Virmani put forth the ‘J curve of growth’ theory to show that India’s growth prospects are more stable than they seem. He sees the Indian economy as having unfolded in three phases. In the first phase, India maintained a 1.3 per cent per annum growth rate from 1951 to 1979. In the second phase, reforms of the 1980s, including gradual decontrol and import liberalisation, tripled India’s per capita growth rate to about 3.7 per cent per annum between 1980 and 1991. In the third phase, extensive economic reforms in the 1990s doubled the growth potential of the Indian economy up to 7.5 per cent per annum. However, this growth was not clearly visible in the aggregate data during the 1990s, and did not fully register until 2006. Virmani explained this delay through the ‘J curve effect’, which demonstrates that there is a time lag before economic reforms take effect owing to changes in relative prices, the decreasing competitiveness of certain industries and the time needed for new technologies to spread.
Based on this theory, Virmani argued that the current Indian economy has a higher underlying growth rate than the figures imply and that there is still time to put the economy back on track for a sustained per capita GDP growth rate of 7 to 7.5 per cent. To do this, the Indian government would have to remove various bottlenecks and facilitate drivers of equitable economic growth.
As a start, Virmani suggested learning from the examples of what he terms high growth economies (HGEs)—economies that have grown at seven per cent or more for longer than one decade. Virmani’s research shows that the historical trend is for poor decadal correlation; in other words, countries that enjoy high growth rates in one decade rarely show similar growth the following decade. Since the 1960s, only 19 countries have proved to be HGEs; of these, eight were Asian countries and one-third were resource rich. Only three countries – China, Myanmar and Equatorial Guinea – still count as HGEs and continue to grow at seven per cent or more. According to this formula, India counts as a potential high growth economy (pHGE) since it has demonstrated a growth rate of six per cent or more for more than one decade.

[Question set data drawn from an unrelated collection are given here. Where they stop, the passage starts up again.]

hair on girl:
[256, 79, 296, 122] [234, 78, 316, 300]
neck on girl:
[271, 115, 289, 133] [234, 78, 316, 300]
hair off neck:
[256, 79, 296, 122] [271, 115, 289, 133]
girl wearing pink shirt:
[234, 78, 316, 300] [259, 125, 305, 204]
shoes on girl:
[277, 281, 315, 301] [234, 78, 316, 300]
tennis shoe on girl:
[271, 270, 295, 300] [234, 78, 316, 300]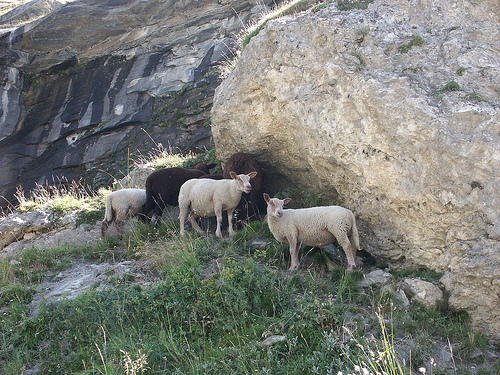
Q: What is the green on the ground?
A: Grass.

Virmani believes that India can learn from HGEs that seek to sustain, rather than accelerate, a high growth rate. Speaking at LSE, he argued that rather than introduce “big bang” reforms aimed at sparking growth, India needs to learn how to deal promptly and pragmatically with the negative effects of exogenous shocks such as the euro crisis. The Indian government also needs to address the problem of supply chain bottlenecks resulting from incomplete reforms. Moreover, Virmani emphasised the need for the Indian government to initiate a process of institutional reforms to manage high growth; as he put it, institutional inertia can produce a “hopelessness”, which in turn has a negative effect on investment, making the need for reform more urgent.
Given that growth itself creates new imbalances, Virmani also stressed the urgency of addressing broader political economy challenges. Among the issues he listed as requiring urgent policy action are conflicts over land acquisition, mining rights and better legislation on leasing natural resources.

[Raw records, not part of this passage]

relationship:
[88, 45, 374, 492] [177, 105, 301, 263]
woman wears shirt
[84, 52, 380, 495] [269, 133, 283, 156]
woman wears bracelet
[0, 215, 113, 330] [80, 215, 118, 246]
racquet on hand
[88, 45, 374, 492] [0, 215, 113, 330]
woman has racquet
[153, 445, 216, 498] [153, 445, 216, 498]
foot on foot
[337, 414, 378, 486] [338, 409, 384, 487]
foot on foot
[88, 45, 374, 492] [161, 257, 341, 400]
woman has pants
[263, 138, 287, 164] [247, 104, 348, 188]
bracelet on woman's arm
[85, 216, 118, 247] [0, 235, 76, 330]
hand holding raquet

In this context, Virmani also argued that government policies often prove ineffective because they fail to identify the correct source of the problem. By way of example, he discussed India’s rising food prices, which are exacerbated by the prevalence of fragmented supply chains that cannot cope with the demands of distribution. Virmani also tackled the issue of poor social mobility and highlighted the need to keep worker skills relevant and cutting-edge. Finally, Virmani acknowledged the negative impact of rent-seeking and rampant corruption, describing these practices as the greatest source of income inequality in India.
Notably, Virmani claimed that none of India’s many problems is insurmountable in the face of timely and effective policy planning. He urged the Indian government to think of these challenges as the “black lining of a silver cloud”: once tackled through policy actions, India’s myriad bottlenecks and supply chain shortcomings should not limit the country’s ability to maintain high rates of economic growth for consecutive decades.
Dr Arvind Virmani is Executive Director at the IMF and Affiliate Professor, George Mason University. Previously, he has advised the Indian government for 25 years in various positions, including Chief Economic Advisor.